EDITORIAL: All you need is love to sit at the dinner table
Thursday is Thanksgiving Day. In this age of anxiety and alienation, rudeness and senseless violence, Thanksgiving offers a warm embrace, a feeling of serenity in the company of family and friends. Thanksgiving, unceremoniously set on the calendar between Halloween (not a true holiday but close) and Christmas Day, which is losing the spirit of a true holiday, has a great power to make us feel united.
Christmas, Easter and, yes, Halloween, are distinctly Christian observances, commercialized and unstuck in time as they have become. They are reminders that they are as much about marketing as they are about ceremony and tradition.

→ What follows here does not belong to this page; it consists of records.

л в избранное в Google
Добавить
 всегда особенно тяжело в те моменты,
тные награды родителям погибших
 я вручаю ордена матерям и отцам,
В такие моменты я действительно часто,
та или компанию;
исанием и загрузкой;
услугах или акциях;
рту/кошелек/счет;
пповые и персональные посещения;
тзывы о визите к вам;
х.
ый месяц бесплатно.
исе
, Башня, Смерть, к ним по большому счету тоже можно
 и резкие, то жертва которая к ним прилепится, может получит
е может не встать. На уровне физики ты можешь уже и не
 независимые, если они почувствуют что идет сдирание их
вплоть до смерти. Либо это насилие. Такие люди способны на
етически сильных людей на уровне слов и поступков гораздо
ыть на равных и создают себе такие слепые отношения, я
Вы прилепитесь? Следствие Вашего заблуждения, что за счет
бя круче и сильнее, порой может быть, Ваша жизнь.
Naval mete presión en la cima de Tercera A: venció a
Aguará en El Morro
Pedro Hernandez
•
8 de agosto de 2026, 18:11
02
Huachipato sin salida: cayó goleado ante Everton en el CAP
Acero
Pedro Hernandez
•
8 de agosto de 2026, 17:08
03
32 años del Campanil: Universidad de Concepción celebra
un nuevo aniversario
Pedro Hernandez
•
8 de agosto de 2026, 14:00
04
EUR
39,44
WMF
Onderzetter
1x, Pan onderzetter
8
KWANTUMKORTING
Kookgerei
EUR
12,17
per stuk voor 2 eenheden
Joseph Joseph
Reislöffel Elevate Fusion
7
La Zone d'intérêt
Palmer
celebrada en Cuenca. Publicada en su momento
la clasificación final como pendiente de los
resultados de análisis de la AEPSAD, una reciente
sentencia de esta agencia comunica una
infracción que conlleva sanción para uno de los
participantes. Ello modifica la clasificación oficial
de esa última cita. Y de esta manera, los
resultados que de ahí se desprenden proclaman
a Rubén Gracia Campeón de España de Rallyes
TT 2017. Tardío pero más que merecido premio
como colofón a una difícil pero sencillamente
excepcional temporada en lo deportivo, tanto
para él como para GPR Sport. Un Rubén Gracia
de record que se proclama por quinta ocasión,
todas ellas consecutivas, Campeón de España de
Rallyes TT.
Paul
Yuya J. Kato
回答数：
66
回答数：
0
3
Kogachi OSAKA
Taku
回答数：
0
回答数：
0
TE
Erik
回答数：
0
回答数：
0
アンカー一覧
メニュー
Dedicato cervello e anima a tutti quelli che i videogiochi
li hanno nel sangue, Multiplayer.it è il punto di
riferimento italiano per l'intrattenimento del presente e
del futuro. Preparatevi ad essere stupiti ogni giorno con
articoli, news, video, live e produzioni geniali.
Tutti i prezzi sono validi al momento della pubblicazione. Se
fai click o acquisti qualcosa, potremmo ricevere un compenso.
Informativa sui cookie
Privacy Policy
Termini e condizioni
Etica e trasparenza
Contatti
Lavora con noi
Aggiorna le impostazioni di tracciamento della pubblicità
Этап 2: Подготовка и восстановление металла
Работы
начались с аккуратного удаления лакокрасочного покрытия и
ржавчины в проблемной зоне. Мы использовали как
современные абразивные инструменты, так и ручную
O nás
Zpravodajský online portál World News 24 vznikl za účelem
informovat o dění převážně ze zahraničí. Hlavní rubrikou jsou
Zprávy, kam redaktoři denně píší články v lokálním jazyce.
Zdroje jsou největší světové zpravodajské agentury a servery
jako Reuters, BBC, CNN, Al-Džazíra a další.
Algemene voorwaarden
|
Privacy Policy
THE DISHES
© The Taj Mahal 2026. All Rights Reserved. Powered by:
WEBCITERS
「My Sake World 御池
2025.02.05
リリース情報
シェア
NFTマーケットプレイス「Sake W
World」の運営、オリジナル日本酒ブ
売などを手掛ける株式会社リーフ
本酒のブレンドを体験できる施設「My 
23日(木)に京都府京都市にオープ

Thanksgiving is also rooted in Christianity, but it has evolved into a holiday that spills over from secular to spiritual and back again. It is a day devoted to family, friendship and love. Like many other holidays of observance, including Memorial Day and Veterans Day, Thanksgiving is about more than parades, sports and patriotism. There are no flags or speeches. Thanksgiving is about sharing.
In 1863, President Abraham Lincoln proclaimed the last Thursday in November to be “a day of Thanksgiving and praise to our beneficent Father who dwelleth in the Heavens,” according to The New York Times News Service. Thanksgiving was formally moved in 1941 to the fourth Thursday in November.
Lincoln studied the Bible and might have been familiar with this passage from the Book of Exodus: “Do not mistreat or oppress a foreigner, for you were foreigners in Egypt,” quoted in The New York Times News Service. It’s interesting to note that Lincoln referred to God but no specific faith in his proclamation, nor did he mention personal wealth or belongings. We don’t have to buy cars or computers or acquire material goods pushed by TV commercials to sit at the dinner table.